*** Opening of SUPPLIED ENTRIES ***
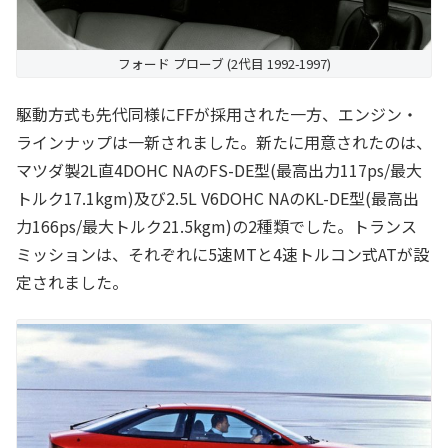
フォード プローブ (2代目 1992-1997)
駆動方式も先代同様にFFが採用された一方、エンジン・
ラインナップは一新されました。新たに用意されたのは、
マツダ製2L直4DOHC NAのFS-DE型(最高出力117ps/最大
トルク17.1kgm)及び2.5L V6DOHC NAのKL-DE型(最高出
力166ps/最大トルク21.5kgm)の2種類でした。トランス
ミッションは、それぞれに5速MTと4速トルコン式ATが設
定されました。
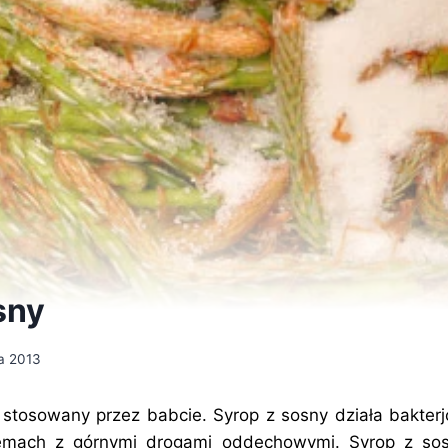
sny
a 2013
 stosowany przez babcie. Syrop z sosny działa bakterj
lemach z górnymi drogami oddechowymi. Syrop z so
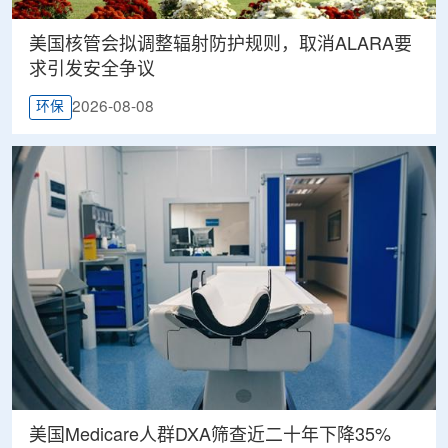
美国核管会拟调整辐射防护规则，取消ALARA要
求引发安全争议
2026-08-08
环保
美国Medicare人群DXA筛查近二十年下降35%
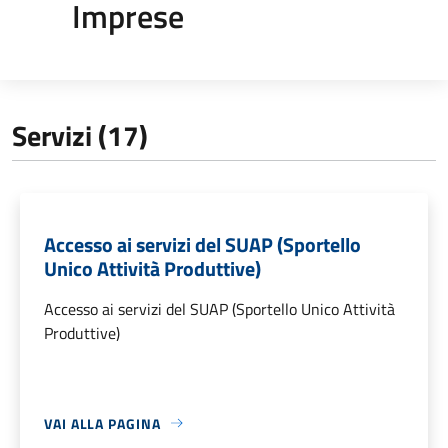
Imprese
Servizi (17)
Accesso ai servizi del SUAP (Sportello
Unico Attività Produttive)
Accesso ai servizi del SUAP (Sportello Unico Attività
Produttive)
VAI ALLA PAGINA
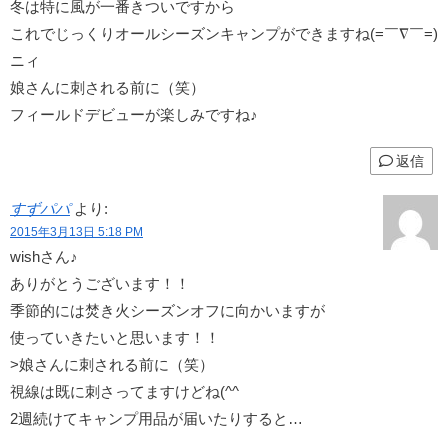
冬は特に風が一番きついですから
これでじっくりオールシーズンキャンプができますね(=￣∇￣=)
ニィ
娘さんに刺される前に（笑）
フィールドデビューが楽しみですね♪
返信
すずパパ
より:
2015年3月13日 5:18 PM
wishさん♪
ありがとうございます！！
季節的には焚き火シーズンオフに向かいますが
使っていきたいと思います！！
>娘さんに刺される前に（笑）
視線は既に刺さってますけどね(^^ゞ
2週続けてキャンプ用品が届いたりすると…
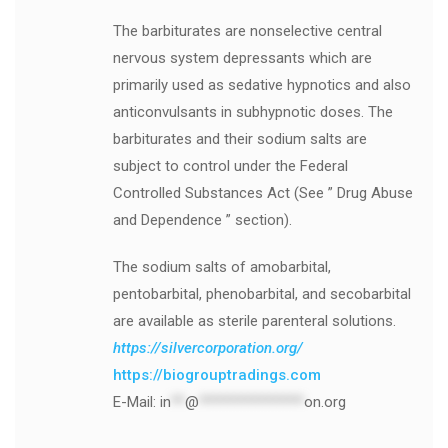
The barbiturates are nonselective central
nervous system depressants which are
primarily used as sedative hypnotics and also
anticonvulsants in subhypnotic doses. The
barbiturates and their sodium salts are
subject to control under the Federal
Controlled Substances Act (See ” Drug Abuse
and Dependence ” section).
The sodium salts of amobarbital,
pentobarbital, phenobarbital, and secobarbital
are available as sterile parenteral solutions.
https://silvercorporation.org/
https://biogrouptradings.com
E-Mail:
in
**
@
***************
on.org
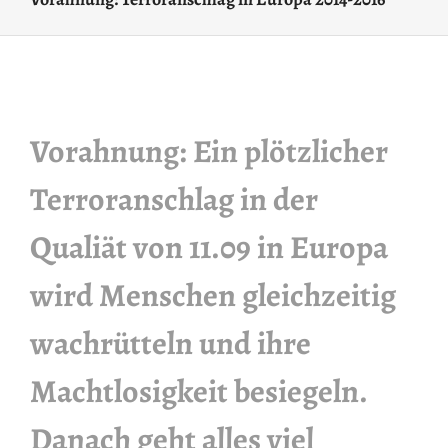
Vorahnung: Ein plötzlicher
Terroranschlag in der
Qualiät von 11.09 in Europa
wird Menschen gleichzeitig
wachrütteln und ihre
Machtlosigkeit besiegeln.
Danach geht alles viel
*** Close of SUPPLIED ENTRIES ***
*** Opening of SUPPLIED ENTRIES ***
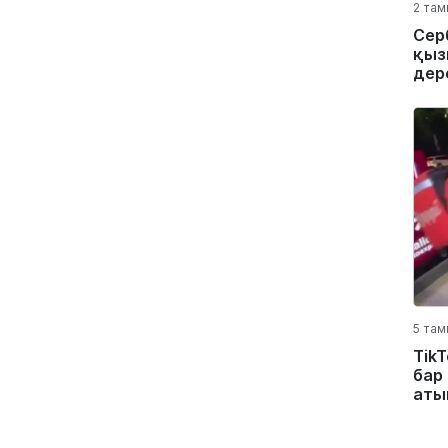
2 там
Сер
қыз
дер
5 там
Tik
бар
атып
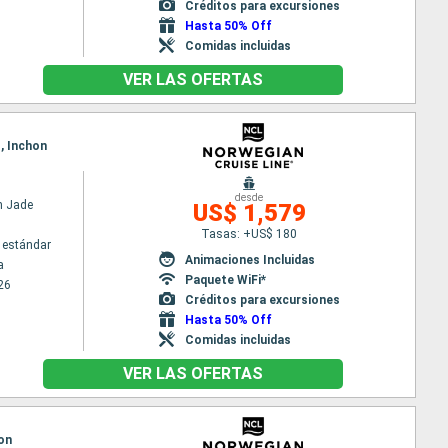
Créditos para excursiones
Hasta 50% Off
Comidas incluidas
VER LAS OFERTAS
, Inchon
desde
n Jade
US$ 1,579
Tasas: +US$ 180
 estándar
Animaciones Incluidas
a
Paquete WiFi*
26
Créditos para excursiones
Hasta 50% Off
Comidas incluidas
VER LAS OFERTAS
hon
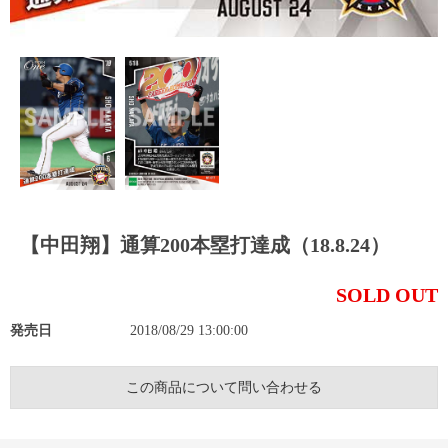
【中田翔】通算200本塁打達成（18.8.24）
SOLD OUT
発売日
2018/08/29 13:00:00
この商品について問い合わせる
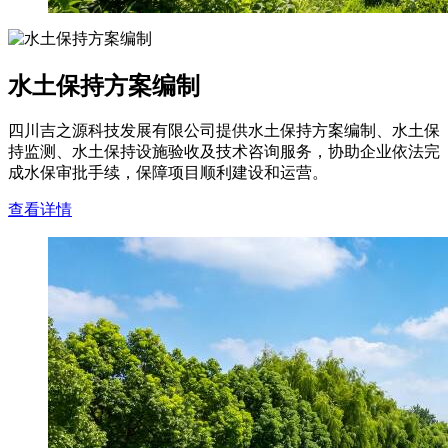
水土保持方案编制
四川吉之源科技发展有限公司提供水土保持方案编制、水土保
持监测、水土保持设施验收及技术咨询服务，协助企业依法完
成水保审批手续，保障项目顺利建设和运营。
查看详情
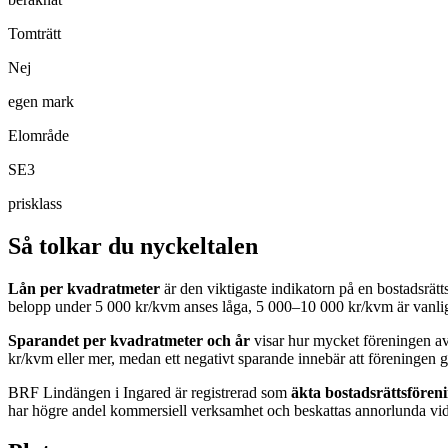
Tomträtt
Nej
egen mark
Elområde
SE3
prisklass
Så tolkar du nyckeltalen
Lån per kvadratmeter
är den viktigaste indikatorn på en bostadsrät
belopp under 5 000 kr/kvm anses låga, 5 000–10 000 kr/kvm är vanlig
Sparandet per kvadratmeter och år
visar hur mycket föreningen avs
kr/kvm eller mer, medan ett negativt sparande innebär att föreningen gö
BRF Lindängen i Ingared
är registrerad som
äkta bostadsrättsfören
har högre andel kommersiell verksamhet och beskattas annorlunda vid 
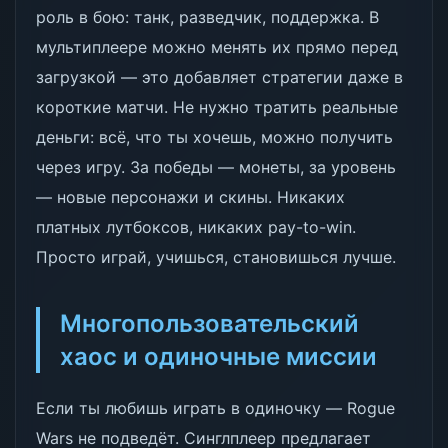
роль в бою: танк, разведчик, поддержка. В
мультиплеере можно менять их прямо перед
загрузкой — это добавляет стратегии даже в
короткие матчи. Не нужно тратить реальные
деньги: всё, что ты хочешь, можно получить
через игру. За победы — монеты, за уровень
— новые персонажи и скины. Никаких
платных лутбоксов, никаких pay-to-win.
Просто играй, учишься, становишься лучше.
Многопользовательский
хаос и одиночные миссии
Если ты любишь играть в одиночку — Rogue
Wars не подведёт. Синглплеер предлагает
*** Close of SUPPLIED ENTRIES ***
### TASK DETAILS
Arrange the lines from the one containing "冬は特に風が一番きついですから" through the one containing "2週続けてキャンプ用品が届いたりすると…" as a JSON list of strings, one string per line, leaving out blank lines.

### SOLUTION FOR THIS TASK
[
  "冬は特に風が一番きついですから",
  "これでじっくりオールシーズンキャンプができますね(=￣∇￣=)",
  "ニィ",
  "娘さんに刺される前に（笑）",
  "フィールドデビューが楽しみですね♪",
  "返信",
  "すずパパ",
  "より:",
  "2015年3月13日 5:18 PM",
  "wishさん♪",
  "ありがとうございます！！",
  "季節的には焚き火シーズンオフに向かいますが",
  "使っていきたいと思います！！",
  ">娘さんに刺される前に（笑）",
  "視線は既に刺さってますけどね(^^ゞ",
  "2週続けてキャンプ用品が届いたりすると…"
]